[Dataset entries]

____

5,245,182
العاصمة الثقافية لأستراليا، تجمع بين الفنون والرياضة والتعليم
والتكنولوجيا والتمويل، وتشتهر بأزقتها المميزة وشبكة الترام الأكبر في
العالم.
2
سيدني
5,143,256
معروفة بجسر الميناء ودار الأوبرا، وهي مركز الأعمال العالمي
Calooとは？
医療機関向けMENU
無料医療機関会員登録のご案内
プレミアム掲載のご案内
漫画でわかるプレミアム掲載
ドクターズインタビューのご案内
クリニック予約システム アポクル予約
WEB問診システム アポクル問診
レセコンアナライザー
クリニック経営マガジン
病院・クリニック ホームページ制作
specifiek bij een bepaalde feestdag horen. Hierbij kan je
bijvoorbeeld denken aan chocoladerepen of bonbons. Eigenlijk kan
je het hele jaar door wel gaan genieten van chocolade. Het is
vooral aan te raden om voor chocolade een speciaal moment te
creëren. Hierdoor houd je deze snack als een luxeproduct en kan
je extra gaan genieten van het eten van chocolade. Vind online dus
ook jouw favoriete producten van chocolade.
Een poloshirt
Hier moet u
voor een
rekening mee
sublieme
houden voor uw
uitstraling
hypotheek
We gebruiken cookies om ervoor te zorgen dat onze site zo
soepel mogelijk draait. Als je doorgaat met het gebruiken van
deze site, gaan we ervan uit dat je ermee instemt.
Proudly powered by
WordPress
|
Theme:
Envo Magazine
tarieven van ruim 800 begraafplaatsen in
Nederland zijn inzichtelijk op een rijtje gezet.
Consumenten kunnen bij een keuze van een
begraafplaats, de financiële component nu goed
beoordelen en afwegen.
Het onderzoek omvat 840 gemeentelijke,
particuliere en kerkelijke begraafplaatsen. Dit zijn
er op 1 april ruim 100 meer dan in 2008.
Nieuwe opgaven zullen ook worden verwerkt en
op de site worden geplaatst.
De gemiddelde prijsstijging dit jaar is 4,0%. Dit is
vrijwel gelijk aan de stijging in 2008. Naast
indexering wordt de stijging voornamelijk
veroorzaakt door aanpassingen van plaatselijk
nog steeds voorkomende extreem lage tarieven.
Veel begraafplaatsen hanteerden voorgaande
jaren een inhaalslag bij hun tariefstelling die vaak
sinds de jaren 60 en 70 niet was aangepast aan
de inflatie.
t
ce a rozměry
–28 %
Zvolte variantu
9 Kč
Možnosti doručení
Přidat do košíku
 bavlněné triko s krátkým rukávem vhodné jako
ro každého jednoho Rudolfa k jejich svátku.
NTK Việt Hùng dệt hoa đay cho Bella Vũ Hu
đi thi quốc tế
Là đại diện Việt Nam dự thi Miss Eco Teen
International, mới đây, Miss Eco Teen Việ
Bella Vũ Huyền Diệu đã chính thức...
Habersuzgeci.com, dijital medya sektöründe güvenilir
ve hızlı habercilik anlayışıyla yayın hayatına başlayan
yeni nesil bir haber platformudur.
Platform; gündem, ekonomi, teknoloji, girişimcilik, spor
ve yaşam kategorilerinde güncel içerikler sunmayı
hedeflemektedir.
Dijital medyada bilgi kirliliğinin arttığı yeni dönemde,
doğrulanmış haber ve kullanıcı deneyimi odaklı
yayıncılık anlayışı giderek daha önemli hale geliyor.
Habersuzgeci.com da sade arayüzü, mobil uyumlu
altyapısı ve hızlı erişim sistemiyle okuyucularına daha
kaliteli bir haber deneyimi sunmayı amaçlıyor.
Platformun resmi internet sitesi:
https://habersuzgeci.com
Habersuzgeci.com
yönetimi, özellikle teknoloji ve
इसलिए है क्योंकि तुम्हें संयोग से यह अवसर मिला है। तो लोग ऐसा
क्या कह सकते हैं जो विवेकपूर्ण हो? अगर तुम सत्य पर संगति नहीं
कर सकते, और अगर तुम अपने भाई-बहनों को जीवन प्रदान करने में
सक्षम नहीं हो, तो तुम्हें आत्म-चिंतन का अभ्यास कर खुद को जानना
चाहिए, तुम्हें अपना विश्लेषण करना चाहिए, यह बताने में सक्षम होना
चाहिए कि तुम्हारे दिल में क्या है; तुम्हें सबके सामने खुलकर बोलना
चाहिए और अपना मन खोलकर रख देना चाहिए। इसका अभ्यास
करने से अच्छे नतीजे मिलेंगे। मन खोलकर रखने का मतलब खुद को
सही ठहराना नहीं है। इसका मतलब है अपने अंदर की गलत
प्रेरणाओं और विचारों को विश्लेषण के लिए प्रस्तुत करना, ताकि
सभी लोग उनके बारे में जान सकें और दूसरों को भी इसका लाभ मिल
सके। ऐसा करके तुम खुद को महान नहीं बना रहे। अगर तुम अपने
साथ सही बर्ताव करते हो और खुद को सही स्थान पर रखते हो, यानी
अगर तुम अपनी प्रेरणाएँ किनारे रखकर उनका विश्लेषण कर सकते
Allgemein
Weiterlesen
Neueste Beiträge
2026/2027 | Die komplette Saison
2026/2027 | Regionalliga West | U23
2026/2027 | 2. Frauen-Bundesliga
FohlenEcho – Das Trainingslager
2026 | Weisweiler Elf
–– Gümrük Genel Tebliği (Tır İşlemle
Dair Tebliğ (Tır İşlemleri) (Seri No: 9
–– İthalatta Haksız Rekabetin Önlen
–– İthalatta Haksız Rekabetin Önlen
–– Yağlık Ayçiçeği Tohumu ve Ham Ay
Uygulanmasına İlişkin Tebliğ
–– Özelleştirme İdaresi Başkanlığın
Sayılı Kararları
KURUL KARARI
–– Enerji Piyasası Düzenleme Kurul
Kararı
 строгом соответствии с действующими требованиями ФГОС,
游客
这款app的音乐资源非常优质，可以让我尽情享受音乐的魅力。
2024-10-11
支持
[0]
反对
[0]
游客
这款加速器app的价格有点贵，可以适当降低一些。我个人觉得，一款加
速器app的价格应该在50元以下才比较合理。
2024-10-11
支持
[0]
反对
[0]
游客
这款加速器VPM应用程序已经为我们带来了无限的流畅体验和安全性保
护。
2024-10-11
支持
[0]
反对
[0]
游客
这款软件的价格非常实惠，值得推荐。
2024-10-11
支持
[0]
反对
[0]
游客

____

What this task involves:
All of the lines above need to be given again exactly.

Task result:
5,245,182
العاصمة الثقافية لأستراليا، تجمع بين الفنون والرياضة والتعليم
والتكنولوجيا والتمويل، وتشتهر بأزقتها المميزة وشبكة الترام الأكبر في
العالم.
2
سيدني
5,143,256
معروفة بجسر الميناء ودار الأوبرا، وهي مركز الأعمال العالمي
Calooとは？
医療機関向けMENU
無料医療機関会員登録のご案内
プレミアム掲載のご案内
漫画でわかるプレミアム掲載
ドクターズインタビューのご案内
クリニック予約システム アポクル予約
WEB問診システム アポクル問診
レセコンアナライザー
クリニック経営マガジン
病院・クリニック ホームページ制作
specifiek bij een bepaalde feestdag horen. Hierbij kan je
bijvoorbeeld denken aan chocoladerepen of bonbons. Eigenlijk kan
je het hele jaar door wel gaan genieten van chocolade. Het is
vooral aan te raden om voor chocolade een speciaal moment te
creëren. Hierdoor houd je deze snack als een luxeproduct en kan
je extra gaan genieten van het eten van chocolade. Vind online dus
ook jouw favoriete producten van chocolade.
Een poloshirt
Hier moet u
voor een
rekening mee
sublieme
houden voor uw
uitstraling
hypotheek
We gebruiken cookies om ervoor te zorgen dat onze site zo
soepel mogelijk draait. Als je doorgaat met het gebruiken van
deze site, gaan we ervan uit dat je ermee instemt.
Proudly powered by
WordPress
|
Theme:
Envo Magazine
tarieven van ruim 800 begraafplaatsen in
Nederland zijn inzichtelijk op een rijtje gezet.
Consumenten kunnen bij een keuze van een
begraafplaats, de financiële component nu goed
beoordelen en afwegen.
Het onderzoek omvat 840 gemeentelijke,
particuliere en kerkelijke begraafplaatsen. Dit zijn
er op 1 april ruim 100 meer dan in 2008.
Nieuwe opgaven zullen ook worden verwerkt en
op de site worden geplaatst.
De gemiddelde prijsstijging dit jaar is 4,0%. Dit is
vrijwel gelijk aan de stijging in 2008. Naast
indexering wordt de stijging voornamelijk
veroorzaakt door aanpassingen van plaatselijk
nog steeds voorkomende extreem lage tarieven.
Veel begraafplaatsen hanteerden voorgaande
jaren een inhaalslag bij hun tariefstelling die vaak
sinds de jaren 60 en 70 niet was aangepast aan
de inflatie.
t
ce a rozměry
–28 %
Zvolte variantu
9 Kč
Možnosti doručení
Přidat do košíku
 bavlněné triko s krátkým rukávem vhodné jako
ro každého jednoho Rudolfa k jejich svátku.
NTK Việt Hùng dệt hoa đay cho Bella Vũ Hu
đi thi quốc tế
Là đại diện Việt Nam dự thi Miss Eco Teen
International, mới đây, Miss Eco Teen Việ
Bella Vũ Huyền Diệu đã chính thức...
Habersuzgeci.com, dijital medya sektöründe güvenilir
ve hızlı habercilik anlayışıyla yayın hayatına başlayan
yeni nesil bir haber platformudur.
Platform; gündem, ekonomi, teknoloji, girişimcilik, spor
ve yaşam kategorilerinde güncel içerikler sunmayı
hedeflemektedir.
Dijital medyada bilgi kirliliğinin arttığı yeni dönemde,
doğrulanmış haber ve kullanıcı deneyimi odaklı
yayıncılık anlayışı giderek daha önemli hale geliyor.
Habersuzgeci.com da sade arayüzü, mobil uyumlu
altyapısı ve hızlı erişim sistemiyle okuyucularına daha
kaliteli bir haber deneyimi sunmayı amaçlıyor.
Platformun resmi internet sitesi:
https://habersuzgeci.com
Habersuzgeci.com
yönetimi, özellikle teknoloji ve
इसलिए है क्योंकि तुम्हें संयोग से यह अवसर मिला है। तो लोग ऐसा
क्या कह सकते हैं जो विवेकपूर्ण हो? अगर तुम सत्य पर संगति नहीं
कर सकते, और अगर तुम अपने भाई-बहनों को जीवन प्रदान करने में
सक्षम नहीं हो, तो तुम्हें आत्म-चिंतन का अभ्यास कर खुद को जानना
चाहिए, तुम्हें अपना विश्लेषण करना चाहिए, यह बताने में सक्षम होना
चाहिए कि तुम्हारे दिल में क्या है; तुम्हें सबके सामने खुलकर बोलना
चाहिए और अपना मन खोलकर रख देना चाहिए। इसका अभ्यास
करने से अच्छे नतीजे मिलेंगे। मन खोलकर रखने का मतलब खुद को
सही ठहराना नहीं है। इसका मतलब है अपने अंदर की गलत
प्रेरणाओं और विचारों को विश्लेषण के लिए प्रस्तुत करना, ताकि
सभी लोग उनके बारे में जान सकें और दूसरों को भी इसका लाभ मिल
सके। ऐसा करके तुम खुद को महान नहीं बना रहे। अगर तुम अपने
साथ सही बर्ताव करते हो और खुद को सही स्थान पर रखते हो, यानी
अगर तुम अपनी प्रेरणाएँ किनारे रखकर उनका विश्लेषण कर सकते
Allgemein
Weiterlesen
Neueste Beiträge
2026/2027 | Die komplette Saison
2026/2027 | Regionalliga West | U23
2026/2027 | 2. Frauen-Bundesliga
FohlenEcho – Das Trainingslager
2026 | Weisweiler Elf
–– Gümrük Genel Tebliği (Tır İşlemle
Dair Tebliğ (Tır İşlemleri) (Seri No: 9
–– İthalatta Haksız Rekabetin Önlen
–– İthalatta Haksız Rekabetin Önlen
–– Yağlık Ayçiçeği Tohumu ve Ham Ay
Uygulanmasına İlişkin Tebliğ
–– Özelleştirme İdaresi Başkanlığın
Sayılı Kararları
KURUL KARARI
–– Enerji Piyasası Düzenleme Kurul
Kararı
 строгом соответствии с действующими требованиями ФГОС,
游客
这款app的音乐资源非常优质，可以让我尽情享受音乐的魅力。
2024-10-11
支持
[0]
反对
[0]
游客
这款加速器app的价格有点贵，可以适当降低一些。我个人觉得，一款加
速器app的价格应该在50元以下才比较合理。
2024-10-11
支持
[0]
反对
[0]
游客
这款加速器VPM应用程序已经为我们带来了无限的流畅体验和安全性保
护。
2024-10-11
支持
[0]
反对
[0]
游客
这款软件的价格非常实惠，值得推荐。
2024-10-11
支持
[0]
反对
[0]
游客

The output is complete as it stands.